Paper Structure (21 sections, 6 figures, 2 tables)

This paper contains 21 sections, 6 figures, 2 tables.

Figures (6)

  • Figure 1: For LIME, SHAP and Grad-CAM, (a) shows mean pixel overlap between techniques on the MIMIC-CXR test set. (b) shows mean medical ground truth captured on the VinDr-CXR test set.
  • Figure 2: Analysis by an expert radiologist of explanations generated for a subset of 40 cancerous and 20 healthy chest X-rays. The expert was asked to score explanations between 0 and 3 (see legend).
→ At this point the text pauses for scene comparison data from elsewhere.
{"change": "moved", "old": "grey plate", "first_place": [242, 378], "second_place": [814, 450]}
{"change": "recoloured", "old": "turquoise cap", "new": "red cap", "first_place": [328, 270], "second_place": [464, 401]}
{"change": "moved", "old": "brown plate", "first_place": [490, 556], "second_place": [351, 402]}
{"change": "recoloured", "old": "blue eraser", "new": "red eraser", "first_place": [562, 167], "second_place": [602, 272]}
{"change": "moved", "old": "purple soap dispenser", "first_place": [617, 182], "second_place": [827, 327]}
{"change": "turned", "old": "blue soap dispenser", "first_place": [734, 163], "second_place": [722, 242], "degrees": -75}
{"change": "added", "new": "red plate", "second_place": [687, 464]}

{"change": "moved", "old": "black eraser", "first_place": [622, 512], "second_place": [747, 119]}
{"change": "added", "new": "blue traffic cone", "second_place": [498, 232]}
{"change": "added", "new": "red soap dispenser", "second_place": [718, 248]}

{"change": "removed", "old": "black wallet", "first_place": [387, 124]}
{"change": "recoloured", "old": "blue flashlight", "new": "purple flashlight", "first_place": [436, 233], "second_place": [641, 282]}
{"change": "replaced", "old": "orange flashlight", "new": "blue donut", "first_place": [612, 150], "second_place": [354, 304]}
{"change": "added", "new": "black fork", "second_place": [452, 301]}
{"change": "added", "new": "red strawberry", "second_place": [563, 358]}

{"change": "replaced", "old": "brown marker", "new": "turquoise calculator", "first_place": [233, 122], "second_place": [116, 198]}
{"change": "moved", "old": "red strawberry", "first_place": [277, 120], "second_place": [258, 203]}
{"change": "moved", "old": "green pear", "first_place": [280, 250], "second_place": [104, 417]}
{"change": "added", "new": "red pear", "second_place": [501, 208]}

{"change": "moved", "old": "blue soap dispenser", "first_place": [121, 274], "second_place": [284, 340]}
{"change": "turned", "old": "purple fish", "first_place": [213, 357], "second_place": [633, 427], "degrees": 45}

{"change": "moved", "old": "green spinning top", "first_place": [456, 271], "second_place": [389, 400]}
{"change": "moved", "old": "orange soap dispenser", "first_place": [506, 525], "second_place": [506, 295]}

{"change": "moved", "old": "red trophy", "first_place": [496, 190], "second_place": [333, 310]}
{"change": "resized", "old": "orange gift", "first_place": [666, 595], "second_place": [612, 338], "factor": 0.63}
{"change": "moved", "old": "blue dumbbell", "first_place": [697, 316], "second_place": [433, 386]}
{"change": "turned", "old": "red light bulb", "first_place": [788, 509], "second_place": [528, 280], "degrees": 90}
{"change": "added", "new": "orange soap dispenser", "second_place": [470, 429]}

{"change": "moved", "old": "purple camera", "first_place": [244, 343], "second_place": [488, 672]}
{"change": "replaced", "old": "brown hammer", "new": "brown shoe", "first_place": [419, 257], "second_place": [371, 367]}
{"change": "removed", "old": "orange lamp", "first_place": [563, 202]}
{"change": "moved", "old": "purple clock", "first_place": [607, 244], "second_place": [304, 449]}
XpertXAI refers to the DT architecture.
  • Figure 3: Explanations generated by each XAI technique for a cancerous chest X-ray. (a) shows the ground truth hilar mass. (b) shows LIME (most important = intense green). (c) shows SHAP (most important = green). (d) shows Grad-CAM (most important = red). (e) shows XCBs (concepts with the 5 highest absolute values, positive (+) or negative (-)). (f) shows the radiology report generated by CXR-LLaVA. (g) shows XpertXAI (DT architecture), with the top 2 scoring concepts.
  • Figure 4: Example of a cancerous radiology report from the MIMIC-CXR dataset. Clinical concepts extracted ('Nodule') are highlighted by bounding box. Note the negative mention in the final paragraph is not extracted.
  • Figure 5: The pipeline for XpertXAI: We take a chest X-ray as input, which is fed into a trained concept prediction model, producing prediction scores for a pre-set list of clinical concepts. These scores are then input to a trained label prediction model, which outputs the binary classification label. Explanations supporting model decisions are shown as the two highest scoring concepts.